*** Data for the task

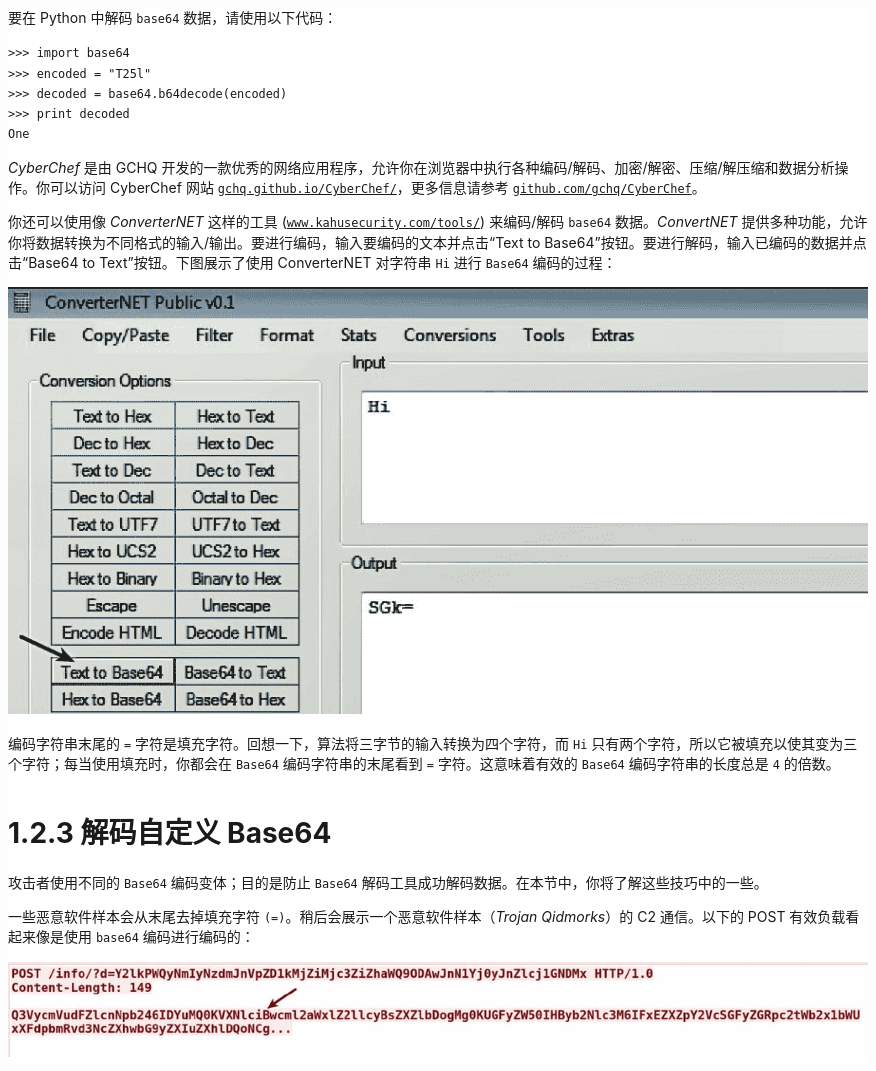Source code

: 要在 Python 中解码 `base64` 数据，请使用以下代码：

```
>>> import base64
>>> encoded = "T25l"
>>> decoded = base64.b64decode(encoded)
>>> print decoded
One
```

*CyberChef* 是由 GCHQ 开发的一款优秀的网络应用程序，允许你在浏览器中执行各种编码/解码、加密/解密、压缩/解压缩和数据分析操作。你可以访问 CyberChef 网站 [`gchq.github.io/CyberChef/`](https://gchq.github.io/CyberChef/)，更多信息请参考 [`github.com/gchq/CyberChef`](https://github.com/gchq/CyberChef)。

你还可以使用像 *ConverterNET* 这样的工具 ([`www.kahusecurity.com/tools/`](http://www.kahusecurity.com/tools/)) 来编码/解码 `base64` 数据。*ConvertNET* 提供多种功能，允许你将数据转换为不同格式的输入/输出。要进行编码，输入要编码的文本并点击“Text to Base64”按钮。要进行解码，输入已编码的数据并点击“Base64 to Text”按钮。下图展示了使用 ConverterNET 对字符串 `Hi` 进行 `Base64` 编码的过程：

![](img/00286.jpeg)

编码字符串末尾的 `=` 字符是填充字符。回想一下，算法将三字节的输入转换为四个字符，而 `Hi` 只有两个字符，所以它被填充以使其变为三个字符；每当使用填充时，你都会在 `Base64` 编码字符串的末尾看到 `=` 字符。这意味着有效的 `Base64` 编码字符串的长度总是 `4` 的倍数。

# 1.2.3 解码自定义 Base64

攻击者使用不同的 `Base64` 编码变体；目的是防止 `Base64` 解码工具成功解码数据。在本节中，你将了解这些技巧中的一些。

一些恶意软件样本会从末尾去掉填充字符 `(=)`。稍后会展示一个恶意软件样本（*Trojan Qidmorks*）的 C2 通信。以下的 POST 有效负载看起来像是使用 `base64` 编码进行编码的：

![](img/00287.jpeg)
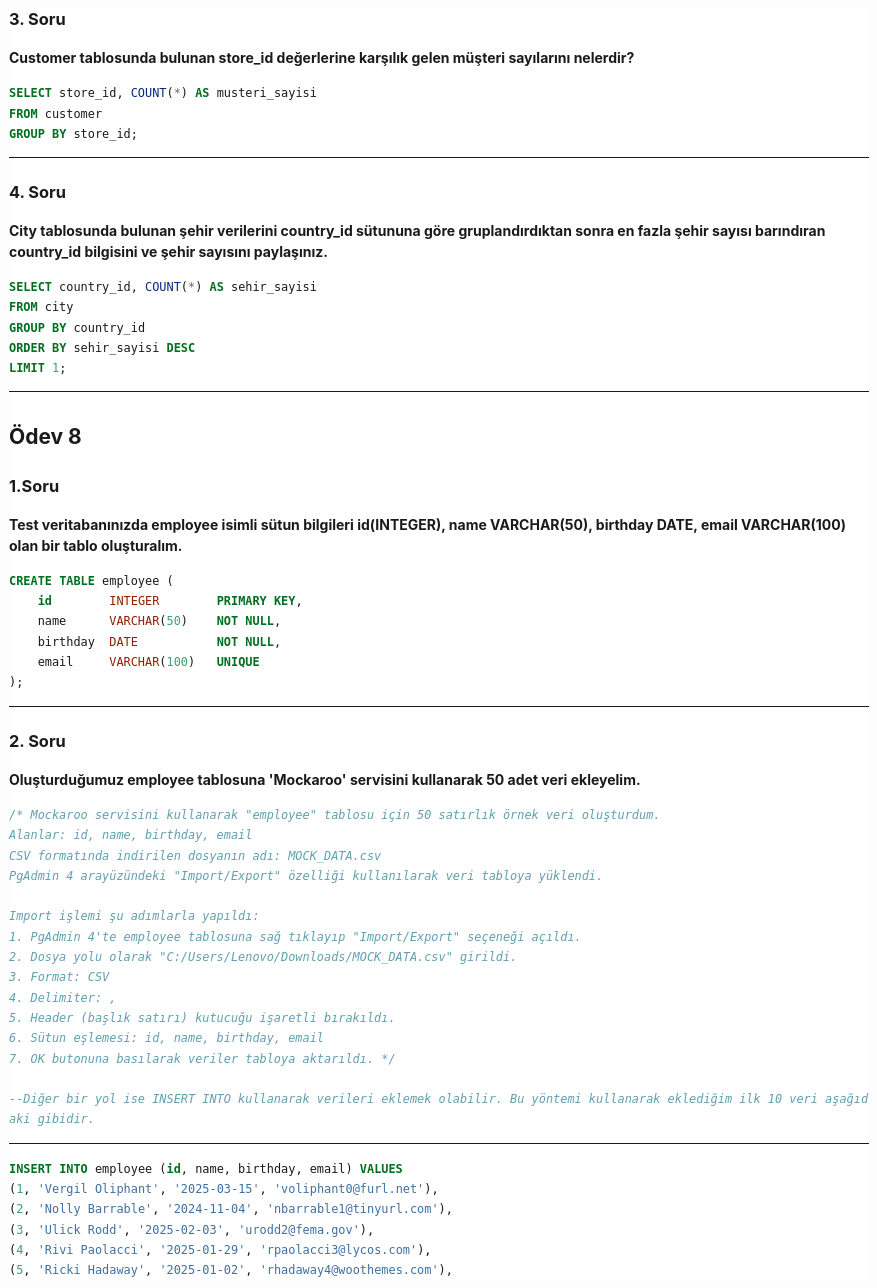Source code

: ### 3. Soru
**Customer tablosunda bulunan store_id değerlerine karşılık gelen müşteri sayılarını nelerdir?** 
```sql
SELECT store_id, COUNT(*) AS musteri_sayisi
FROM customer
GROUP BY store_id;
```
---
### 4. Soru
**City tablosunda bulunan şehir verilerini country_id sütununa göre gruplandırdıktan sonra en fazla şehir sayısı barındıran country_id bilgisini ve şehir sayısını paylaşınız.**
```sql
SELECT country_id, COUNT(*) AS sehir_sayisi
FROM city
GROUP BY country_id
ORDER BY sehir_sayisi DESC
LIMIT 1;
```
---
## Ödev 8

### 1.Soru
**Test veritabanınızda employee isimli sütun bilgileri id(INTEGER), name VARCHAR(50), birthday DATE, email VARCHAR(100) olan bir tablo oluşturalım.**
```sql
CREATE TABLE employee (
    id        INTEGER        PRIMARY KEY,
    name      VARCHAR(50)    NOT NULL,
    birthday  DATE           NOT NULL,
    email     VARCHAR(100)   UNIQUE
);
```
---
### 2. Soru
**Oluşturduğumuz employee tablosuna 'Mockaroo' servisini kullanarak 50 adet veri ekleyelim.**
```sql
/* Mockaroo servisini kullanarak "employee" tablosu için 50 satırlık örnek veri oluşturdum. 
Alanlar: id, name, birthday, email
CSV formatında indirilen dosyanın adı: MOCK_DATA.csv
PgAdmin 4 arayüzündeki "Import/Export" özelliği kullanılarak veri tabloya yüklendi.

Import işlemi şu adımlarla yapıldı:
1. PgAdmin 4'te employee tablosuna sağ tıklayıp "Import/Export" seçeneği açıldı.
2. Dosya yolu olarak "C:/Users/Lenovo/Downloads/MOCK_DATA.csv" girildi.
3. Format: CSV
4. Delimiter: ,
5. Header (başlık satırı) kutucuğu işaretli bırakıldı.
6. Sütun eşlemesi: id, name, birthday, email
7. OK butonuna basılarak veriler tabloya aktarıldı. */

--Diğer bir yol ise INSERT INTO kullanarak verileri eklemek olabilir. Bu yöntemi kullanarak eklediğim ilk 10 veri aşağıdaki gibidir.
```
---
```sql
INSERT INTO employee (id, name, birthday, email) VALUES
(1, 'Vergil Oliphant', '2025-03-15', 'voliphant0@furl.net'),
(2, 'Nolly Barrable', '2024-11-04', 'nbarrable1@tinyurl.com'),
(3, 'Ulick Rodd', '2025-02-03', 'urodd2@fema.gov'),
(4, 'Rivi Paolacci', '2025-01-29', 'rpaolacci3@lycos.com'),
(5, 'Ricki Hadaway', '2025-01-02', 'rhadaway4@woothemes.com'),
```
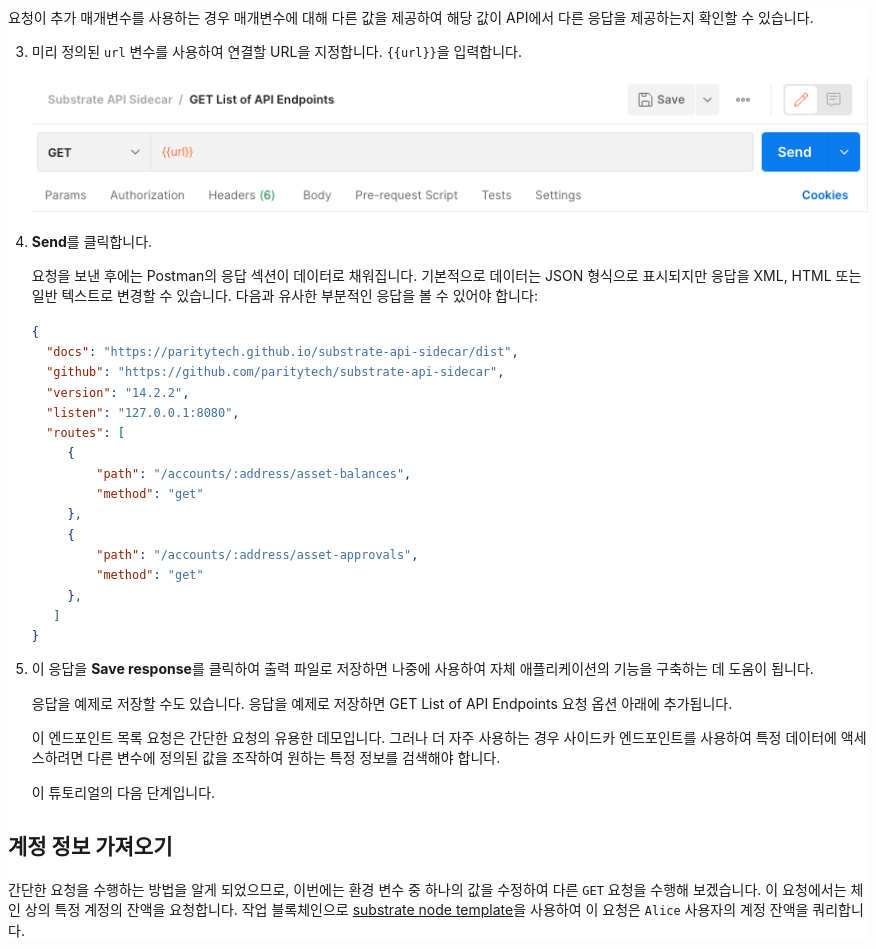    요청이 추가 매개변수를 사용하는 경우 매개변수에 대해 다른 값을 제공하여 해당 값이 API에서 다른 응답을 제공하는지 확인할 수 있습니다.

3. 미리 정의된 `url` 변수를 사용하여 연결할 URL을 지정합니다. `{{url}}`을 입력합니다.

   ![요청에 대한 URL 지정](/media/images/docs/tutorials/postman-sidecar/specify-url.png)

4. **Send**를 클릭합니다.

   요청을 보낸 후에는 Postman의 응답 섹션이 데이터로 채워집니다.
기본적으로 데이터는 JSON 형식으로 표시되지만 응답을 XML, HTML 또는 일반 텍스트로 변경할 수 있습니다.
다음과 유사한 부분적인 응답을 볼 수 있어야 합니다:

   ```json
   {
     "docs": "https://paritytech.github.io/substrate-api-sidecar/dist",
     "github": "https://github.com/paritytech/substrate-api-sidecar",
     "version": "14.2.2",
     "listen": "127.0.0.1:8080",
     "routes": [
        {
            "path": "/accounts/:address/asset-balances",
            "method": "get"
        },
        {
            "path": "/accounts/:address/asset-approvals",
            "method": "get"
        },
      ]
   }
   ```

5. 이 응답을 **Save response**를 클릭하여 출력 파일로 저장하면 나중에 사용하여 자체 애플리케이션의 기능을 구축하는 데 도움이 됩니다.

   응답을 예제로 저장할 수도 있습니다.
   응답을 예제로 저장하면 GET List of API Endpoints 요청 옵션 아래에 추가됩니다.

   이 엔드포인트 목록 요청은 간단한 요청의 유용한 데모입니다.
   그러나 더 자주 사용하는 경우 사이드카 엔드포인트를 사용하여 특정 데이터에 액세스하려면 다른 변수에 정의된 값을 조작하여 원하는 특정 정보를 검색해야 합니다.

   이 튜토리얼의 다음 단계입니다.

## 계정 정보 가져오기

간단한 요청을 수행하는 방법을 알게 되었으므로, 이번에는 환경 변수 중 하나의 값을 수정하여 다른 `GET` 요청을 수행해 보겠습니다.
이 요청에서는 체인 상의 특정 계정의 잔액을 요청합니다.
작업 블록체인으로 [substrate node template](https://github.com/substrate-developer-hub/substrate-node-template)을 사용하여 이 요청은 `Alice` 사용자의 계정 잔액을 쿼리합니다.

******

→ To do
Search the records for the word "NULL" and return every line that holds it.

→ Response
    name      VARCHAR(50)    NOT NULL,
    birthday  DATE           NOT NULL,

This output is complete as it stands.